What’s in it for Velents? Claude, alongside other platforms, will help Velents’ clients operate more efficiently and scale faster, co-founder and CEO Mohamed Gaber tells EnterpriseAM. The company will use the partnership to support large firms in Saudi and Egypt.

REMEMBER- Velents launched the first fully integrated Arabic-speaking AI employee, Agent.sa, in October, alongside a USD 1.5 mn funding round earmarked for Arabic language model development, Agent.sa’s integration ecosystem, and private cloud infrastructure.
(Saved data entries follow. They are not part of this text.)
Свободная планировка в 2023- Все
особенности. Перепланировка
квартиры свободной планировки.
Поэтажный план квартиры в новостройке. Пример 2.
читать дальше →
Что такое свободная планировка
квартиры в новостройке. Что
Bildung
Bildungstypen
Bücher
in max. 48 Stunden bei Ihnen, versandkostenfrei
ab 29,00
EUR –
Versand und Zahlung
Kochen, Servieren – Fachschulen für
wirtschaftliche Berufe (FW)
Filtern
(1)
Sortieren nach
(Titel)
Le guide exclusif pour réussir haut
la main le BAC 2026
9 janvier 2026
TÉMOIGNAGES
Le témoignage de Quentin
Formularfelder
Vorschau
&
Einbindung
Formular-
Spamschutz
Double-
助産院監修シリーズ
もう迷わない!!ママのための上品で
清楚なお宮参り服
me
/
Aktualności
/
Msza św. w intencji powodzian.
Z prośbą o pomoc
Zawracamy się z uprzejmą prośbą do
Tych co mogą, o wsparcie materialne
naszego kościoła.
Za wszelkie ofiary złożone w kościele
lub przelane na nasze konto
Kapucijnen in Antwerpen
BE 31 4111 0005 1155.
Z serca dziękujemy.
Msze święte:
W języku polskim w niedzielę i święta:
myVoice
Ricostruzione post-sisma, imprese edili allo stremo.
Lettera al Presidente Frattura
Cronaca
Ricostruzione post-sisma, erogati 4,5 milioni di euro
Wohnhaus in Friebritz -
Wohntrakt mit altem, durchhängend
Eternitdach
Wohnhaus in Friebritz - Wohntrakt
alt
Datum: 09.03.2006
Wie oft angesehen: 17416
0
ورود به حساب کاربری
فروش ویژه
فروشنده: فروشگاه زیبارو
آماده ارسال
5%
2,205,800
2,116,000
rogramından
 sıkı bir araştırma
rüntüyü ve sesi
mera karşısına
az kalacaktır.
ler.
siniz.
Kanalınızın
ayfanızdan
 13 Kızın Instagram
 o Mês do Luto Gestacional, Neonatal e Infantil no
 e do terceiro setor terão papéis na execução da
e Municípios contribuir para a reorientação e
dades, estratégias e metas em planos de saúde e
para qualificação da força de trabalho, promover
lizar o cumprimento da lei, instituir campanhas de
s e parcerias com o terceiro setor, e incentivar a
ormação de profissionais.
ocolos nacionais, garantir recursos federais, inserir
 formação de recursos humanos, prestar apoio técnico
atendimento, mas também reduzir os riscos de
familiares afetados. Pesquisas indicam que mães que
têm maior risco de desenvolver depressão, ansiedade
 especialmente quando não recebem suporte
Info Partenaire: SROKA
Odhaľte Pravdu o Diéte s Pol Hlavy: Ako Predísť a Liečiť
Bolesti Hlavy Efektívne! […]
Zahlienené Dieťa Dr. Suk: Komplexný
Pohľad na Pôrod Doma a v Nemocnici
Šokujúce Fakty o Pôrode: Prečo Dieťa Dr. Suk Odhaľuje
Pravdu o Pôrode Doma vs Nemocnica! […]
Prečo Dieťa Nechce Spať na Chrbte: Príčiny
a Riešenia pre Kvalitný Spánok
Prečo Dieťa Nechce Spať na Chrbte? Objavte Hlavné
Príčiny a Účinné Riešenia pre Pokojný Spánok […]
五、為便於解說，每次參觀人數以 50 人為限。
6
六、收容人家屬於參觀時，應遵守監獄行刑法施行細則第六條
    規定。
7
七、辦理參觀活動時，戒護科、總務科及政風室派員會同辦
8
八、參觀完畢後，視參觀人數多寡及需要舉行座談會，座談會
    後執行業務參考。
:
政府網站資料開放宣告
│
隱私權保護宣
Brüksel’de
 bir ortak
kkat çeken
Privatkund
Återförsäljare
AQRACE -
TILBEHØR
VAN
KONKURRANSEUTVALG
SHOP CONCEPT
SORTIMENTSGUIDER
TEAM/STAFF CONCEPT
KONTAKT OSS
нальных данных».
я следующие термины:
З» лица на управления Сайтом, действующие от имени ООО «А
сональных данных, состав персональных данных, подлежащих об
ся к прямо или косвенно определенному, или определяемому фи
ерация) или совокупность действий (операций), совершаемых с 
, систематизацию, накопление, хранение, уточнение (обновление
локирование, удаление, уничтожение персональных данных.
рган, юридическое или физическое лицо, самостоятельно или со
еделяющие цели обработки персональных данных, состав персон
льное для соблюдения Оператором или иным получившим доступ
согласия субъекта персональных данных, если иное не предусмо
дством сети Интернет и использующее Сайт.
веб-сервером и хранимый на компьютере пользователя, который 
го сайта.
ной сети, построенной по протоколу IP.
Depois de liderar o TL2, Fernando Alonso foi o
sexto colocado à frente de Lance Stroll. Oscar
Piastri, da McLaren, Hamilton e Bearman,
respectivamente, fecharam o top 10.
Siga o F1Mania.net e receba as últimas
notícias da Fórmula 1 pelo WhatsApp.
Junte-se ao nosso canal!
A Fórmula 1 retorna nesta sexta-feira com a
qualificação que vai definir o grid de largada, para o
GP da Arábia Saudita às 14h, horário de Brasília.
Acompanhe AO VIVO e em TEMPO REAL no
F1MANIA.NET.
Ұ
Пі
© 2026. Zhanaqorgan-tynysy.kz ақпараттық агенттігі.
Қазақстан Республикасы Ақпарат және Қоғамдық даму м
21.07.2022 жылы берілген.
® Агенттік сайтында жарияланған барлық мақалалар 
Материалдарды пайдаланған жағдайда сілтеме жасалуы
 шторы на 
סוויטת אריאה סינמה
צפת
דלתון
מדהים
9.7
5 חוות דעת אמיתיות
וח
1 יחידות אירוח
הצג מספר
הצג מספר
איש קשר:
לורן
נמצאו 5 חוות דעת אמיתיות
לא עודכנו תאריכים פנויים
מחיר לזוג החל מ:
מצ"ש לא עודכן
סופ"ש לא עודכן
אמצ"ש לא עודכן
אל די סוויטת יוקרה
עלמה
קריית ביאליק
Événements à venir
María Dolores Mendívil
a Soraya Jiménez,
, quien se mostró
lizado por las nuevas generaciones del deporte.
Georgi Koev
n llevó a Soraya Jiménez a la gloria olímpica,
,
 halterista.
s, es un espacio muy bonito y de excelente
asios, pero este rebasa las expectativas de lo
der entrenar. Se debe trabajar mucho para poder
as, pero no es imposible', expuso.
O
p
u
The bigger play — sovereign AI: The Claude partnership is one piece of a longer-term wager on locally controlled infrastructure. “What we are trying to do is that we cooperate with either regional or international firms so that we offer sovereign AI inside the governments and big entities because technology becomes something we control,” Gaber says.

The risks of overreliance are already playing out: Last week, the US government suspended all foreign access to Anthropic’s Fable 5 and Mythos 5 — abruptly cutting off customers worldwide. Anthropic complied but disputed the order, calling the security concern a narrow jailbreak replicable by other publicly available models. “When a government decided to close the technology on specific people, it was able to do that. And the companies were not able to object,” Gaber said, stressing the need for locally controlled AI infrastructure.

What’s next: Velents is targeting 4x growth this year, following a similar run last year, co-founder Abdulaziz Almuhaydib tells EnterpriseAM. The product focus is on advanced Arabic speech-to-text and text-to-speech systems — built to reduce dependence on global models. Geographically, after two years scaling in Saudi through partnerships with Red Hat and IBM, Velents entered Egypt this quarter and is planning to “focus more on the recent expansion,” Almuhaydib tells us, having already been working with Abou Ghaly, Xcite, Nafeza, and Circle K.